Posted: January 31st, 2023 | Filed under: Cinema | No Comments »

At 5:00 PM on a recent Sunday evening on Baxter Avenue near Highland, a man was shot and killed. The second such incident in that area recently.

One of Louisville’s finest eateries, Jack Fry’s is just a shout away.

This is Cherokee Triangle Territory. A “good” neighborhood. A “safe” neighborhood.

Not so much anymore apparently.

This is the kind of violence that is supposed to happen only on the other side of the tracks, at the other end of town where at a red light you don’t stop.

Call it violence creep. It is a very real thing.

This brutality is, for various reasons, becoming the new normal.

Such a killing, at that spot, at that time of day, would have been unfathomable a quarter century ago.

When the phenomena of violence was crafted on celluloid by Director Mathieu Kassovitz’s in his searing, award-winning film, “La haine” (Hate).

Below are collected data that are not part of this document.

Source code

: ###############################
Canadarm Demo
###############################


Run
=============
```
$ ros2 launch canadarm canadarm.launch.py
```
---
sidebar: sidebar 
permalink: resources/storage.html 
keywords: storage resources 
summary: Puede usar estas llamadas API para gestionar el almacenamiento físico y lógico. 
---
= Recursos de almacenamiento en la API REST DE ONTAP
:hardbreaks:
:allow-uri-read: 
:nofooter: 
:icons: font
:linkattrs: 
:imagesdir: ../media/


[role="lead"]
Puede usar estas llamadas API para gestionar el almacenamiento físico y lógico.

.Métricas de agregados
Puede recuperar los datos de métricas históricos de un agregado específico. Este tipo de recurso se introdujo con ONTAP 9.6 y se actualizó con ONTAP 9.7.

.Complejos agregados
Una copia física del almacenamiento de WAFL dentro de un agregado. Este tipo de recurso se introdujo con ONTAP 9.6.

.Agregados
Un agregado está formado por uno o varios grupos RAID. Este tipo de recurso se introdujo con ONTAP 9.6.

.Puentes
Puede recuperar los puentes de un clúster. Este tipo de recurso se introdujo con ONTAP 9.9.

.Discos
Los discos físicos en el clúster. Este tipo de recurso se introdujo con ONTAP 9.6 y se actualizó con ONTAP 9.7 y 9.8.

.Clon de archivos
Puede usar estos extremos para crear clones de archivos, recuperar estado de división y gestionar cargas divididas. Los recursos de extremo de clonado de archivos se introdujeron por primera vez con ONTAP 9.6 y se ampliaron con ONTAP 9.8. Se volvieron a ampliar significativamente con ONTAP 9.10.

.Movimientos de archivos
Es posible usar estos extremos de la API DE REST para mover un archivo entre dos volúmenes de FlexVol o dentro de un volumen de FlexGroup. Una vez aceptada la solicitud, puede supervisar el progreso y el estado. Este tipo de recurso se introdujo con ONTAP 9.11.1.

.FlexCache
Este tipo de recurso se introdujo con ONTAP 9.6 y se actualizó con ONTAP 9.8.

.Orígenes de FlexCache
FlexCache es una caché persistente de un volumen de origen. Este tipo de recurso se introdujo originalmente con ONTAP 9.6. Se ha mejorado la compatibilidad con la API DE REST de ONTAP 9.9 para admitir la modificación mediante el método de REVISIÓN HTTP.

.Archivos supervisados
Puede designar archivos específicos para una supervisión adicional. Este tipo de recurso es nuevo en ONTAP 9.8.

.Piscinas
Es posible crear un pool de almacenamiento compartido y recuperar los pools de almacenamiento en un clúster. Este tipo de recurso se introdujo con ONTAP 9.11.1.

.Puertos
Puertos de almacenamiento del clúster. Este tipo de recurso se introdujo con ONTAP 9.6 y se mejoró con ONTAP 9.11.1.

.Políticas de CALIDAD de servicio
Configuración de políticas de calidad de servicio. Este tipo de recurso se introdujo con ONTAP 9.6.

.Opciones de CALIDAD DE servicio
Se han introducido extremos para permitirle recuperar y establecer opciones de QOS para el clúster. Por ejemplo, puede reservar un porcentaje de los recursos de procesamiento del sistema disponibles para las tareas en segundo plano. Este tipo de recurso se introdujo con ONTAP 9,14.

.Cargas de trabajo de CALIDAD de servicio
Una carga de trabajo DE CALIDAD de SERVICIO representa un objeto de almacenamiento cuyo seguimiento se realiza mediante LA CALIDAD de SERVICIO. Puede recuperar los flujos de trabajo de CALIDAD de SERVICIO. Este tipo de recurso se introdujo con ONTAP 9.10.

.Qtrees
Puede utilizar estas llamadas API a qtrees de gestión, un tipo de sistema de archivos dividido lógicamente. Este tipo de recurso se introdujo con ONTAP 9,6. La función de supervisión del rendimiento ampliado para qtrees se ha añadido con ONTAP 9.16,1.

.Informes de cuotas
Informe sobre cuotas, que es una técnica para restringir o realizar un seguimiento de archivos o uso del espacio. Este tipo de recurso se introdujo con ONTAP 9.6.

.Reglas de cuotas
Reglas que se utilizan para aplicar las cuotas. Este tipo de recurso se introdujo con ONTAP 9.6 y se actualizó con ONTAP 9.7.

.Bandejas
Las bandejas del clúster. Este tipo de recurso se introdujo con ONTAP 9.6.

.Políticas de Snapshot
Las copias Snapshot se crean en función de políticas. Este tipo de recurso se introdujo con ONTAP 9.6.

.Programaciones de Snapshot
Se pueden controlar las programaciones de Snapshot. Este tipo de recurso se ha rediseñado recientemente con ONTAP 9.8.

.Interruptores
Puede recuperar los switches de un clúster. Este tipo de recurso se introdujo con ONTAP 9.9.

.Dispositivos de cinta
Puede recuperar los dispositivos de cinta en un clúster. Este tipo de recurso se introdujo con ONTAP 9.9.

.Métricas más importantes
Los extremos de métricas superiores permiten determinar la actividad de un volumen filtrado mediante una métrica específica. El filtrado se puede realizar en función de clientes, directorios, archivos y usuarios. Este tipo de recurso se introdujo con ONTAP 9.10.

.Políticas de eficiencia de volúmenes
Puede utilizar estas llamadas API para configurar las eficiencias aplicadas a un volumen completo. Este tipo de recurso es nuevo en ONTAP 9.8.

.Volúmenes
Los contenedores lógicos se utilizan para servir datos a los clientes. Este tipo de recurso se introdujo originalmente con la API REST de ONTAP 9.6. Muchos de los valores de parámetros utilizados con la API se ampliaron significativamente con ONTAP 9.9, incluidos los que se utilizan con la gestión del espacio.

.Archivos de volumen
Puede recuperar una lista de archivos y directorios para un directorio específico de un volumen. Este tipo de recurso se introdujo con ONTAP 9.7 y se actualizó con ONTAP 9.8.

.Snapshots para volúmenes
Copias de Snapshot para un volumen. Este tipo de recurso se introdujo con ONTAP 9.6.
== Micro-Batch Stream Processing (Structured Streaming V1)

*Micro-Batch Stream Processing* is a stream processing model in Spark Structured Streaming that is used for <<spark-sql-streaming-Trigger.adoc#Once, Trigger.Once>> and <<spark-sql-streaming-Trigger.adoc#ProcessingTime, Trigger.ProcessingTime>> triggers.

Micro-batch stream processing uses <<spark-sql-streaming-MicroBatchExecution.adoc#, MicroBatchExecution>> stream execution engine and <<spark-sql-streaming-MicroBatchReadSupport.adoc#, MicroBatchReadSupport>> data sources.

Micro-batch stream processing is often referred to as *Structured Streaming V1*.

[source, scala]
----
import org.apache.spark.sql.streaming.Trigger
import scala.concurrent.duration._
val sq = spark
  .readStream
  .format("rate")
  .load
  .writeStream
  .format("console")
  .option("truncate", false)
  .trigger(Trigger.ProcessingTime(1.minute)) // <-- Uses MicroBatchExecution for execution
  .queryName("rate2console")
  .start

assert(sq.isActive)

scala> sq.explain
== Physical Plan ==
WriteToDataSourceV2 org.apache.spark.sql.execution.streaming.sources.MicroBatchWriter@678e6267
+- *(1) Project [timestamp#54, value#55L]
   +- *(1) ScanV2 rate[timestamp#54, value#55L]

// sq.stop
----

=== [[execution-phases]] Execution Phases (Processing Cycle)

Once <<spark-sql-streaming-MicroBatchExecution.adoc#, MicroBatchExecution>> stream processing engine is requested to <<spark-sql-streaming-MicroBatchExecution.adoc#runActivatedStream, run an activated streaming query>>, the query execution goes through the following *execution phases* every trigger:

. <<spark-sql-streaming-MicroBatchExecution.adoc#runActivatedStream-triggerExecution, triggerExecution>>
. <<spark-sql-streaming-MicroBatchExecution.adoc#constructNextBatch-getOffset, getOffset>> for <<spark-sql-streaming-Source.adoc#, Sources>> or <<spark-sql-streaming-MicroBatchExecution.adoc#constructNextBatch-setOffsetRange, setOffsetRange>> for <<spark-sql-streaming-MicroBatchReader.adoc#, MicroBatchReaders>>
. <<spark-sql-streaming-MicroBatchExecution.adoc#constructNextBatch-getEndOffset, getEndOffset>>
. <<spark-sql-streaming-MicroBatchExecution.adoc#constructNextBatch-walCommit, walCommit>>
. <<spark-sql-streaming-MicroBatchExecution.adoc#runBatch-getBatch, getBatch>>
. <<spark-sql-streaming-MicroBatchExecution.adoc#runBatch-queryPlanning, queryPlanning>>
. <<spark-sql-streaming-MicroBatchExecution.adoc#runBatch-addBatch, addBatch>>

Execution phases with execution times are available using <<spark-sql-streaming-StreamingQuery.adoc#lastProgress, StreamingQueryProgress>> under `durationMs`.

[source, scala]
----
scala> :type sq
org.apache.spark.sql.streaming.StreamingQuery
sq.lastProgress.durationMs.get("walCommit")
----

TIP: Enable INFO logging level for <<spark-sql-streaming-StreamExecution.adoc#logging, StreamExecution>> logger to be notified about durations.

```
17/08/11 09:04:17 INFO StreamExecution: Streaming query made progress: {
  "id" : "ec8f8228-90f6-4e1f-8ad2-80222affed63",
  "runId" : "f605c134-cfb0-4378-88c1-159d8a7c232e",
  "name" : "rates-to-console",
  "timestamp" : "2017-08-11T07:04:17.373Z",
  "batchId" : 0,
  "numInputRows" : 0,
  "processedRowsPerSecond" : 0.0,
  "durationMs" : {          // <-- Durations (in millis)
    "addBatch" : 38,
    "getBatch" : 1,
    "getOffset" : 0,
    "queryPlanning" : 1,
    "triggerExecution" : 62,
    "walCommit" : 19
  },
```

At that time and place such occurrences were said to only happen at the dark end of lower-class neighborhood streets.

In this brilliant movie, twenty four hours in the life of three malcontented, non-working youths on the outskirts of Paris, the lots in lives of those living in such environs had already fomented extreme violence. Riots. Constant human aggression.

Against authority.

Against each other.

Even against the best of pals, like the focus of this black and white masterpiece. Vinz (Vincent Cassel), a Jew, Saïd (Saïd Tahhmaoui), an Arab, and Hubert (Hubert Koundé), an African immigrant.

The day portrayed is mostly like every one for these guys born and mired in poverty and dissafection.

They wake up.

They hang out.

They get high.

They argue.

They try to visit a friend in the hospital, who was shot the night before by the gendarmes. And get in their own confrontation with police. As they do several other times during the day and night.

They have expropriated American gangsta culture. The lingo. The break dancing. The adoration of guns. Vinz, with the shortest fuse of the trio, mimics DeNiro’s Travis Bickle in his bathroom mirror.

Their simmering anger is just a comment or interaction away from exploding.

This is a day in the life of their Paris, not Emily in Paris’s Paris.

They walk about. Shoplift. Get in arguments. Run away from the cops.

There are three truly resonant scenes where they interact with others. One, in a tony upscale apartment. When his pals join Saïd as he goes to collect some money from a fellow.

Another, in a public restroom, when an old man shares a story, a fable, a life-lesson warning the threesome do not really understand.

The third comes when they crash an effete gallery opening in the heart of the city.

“La haine” works on several levels.

As film-making, it is top shelf. Shot in cinema verité black and white, it is expertly edited. It won the editing award at the ’96 Césars, the French equivalent of the Academy Awards. It also won Best Film. Vincent Cassel won Best Actor.

Mathieu Kassovitz, whom you may know from the French TV series, “The Bureau” or when he played Audrey Tatou’s love interest in “Amélie,” won the Best Director Prize at the ’95 Cannes Film Festival.

Though the final scene is somewhat predictable, that makes it no less jarring. The movie is deserving of all the accolades.

The film is also important in how it subtly reveals the causes of violence and its effects, which in the last quarter century, have spread beyond the borders where only the desperate reside.

It is a hard watch, but one that needs to be seen.

It can be streamed at Amazon Prime.

It is also an offering in this year’s Louisville Jewish Film Festival, “La haine” will be shown at Baxter Theater on Thursday, February 16, at 7:00 at Baxter Theater. Tickets are free, and can be obtained in advance at jewishlouisville.org/event/louisville-jewish-film-festival-la-haine/.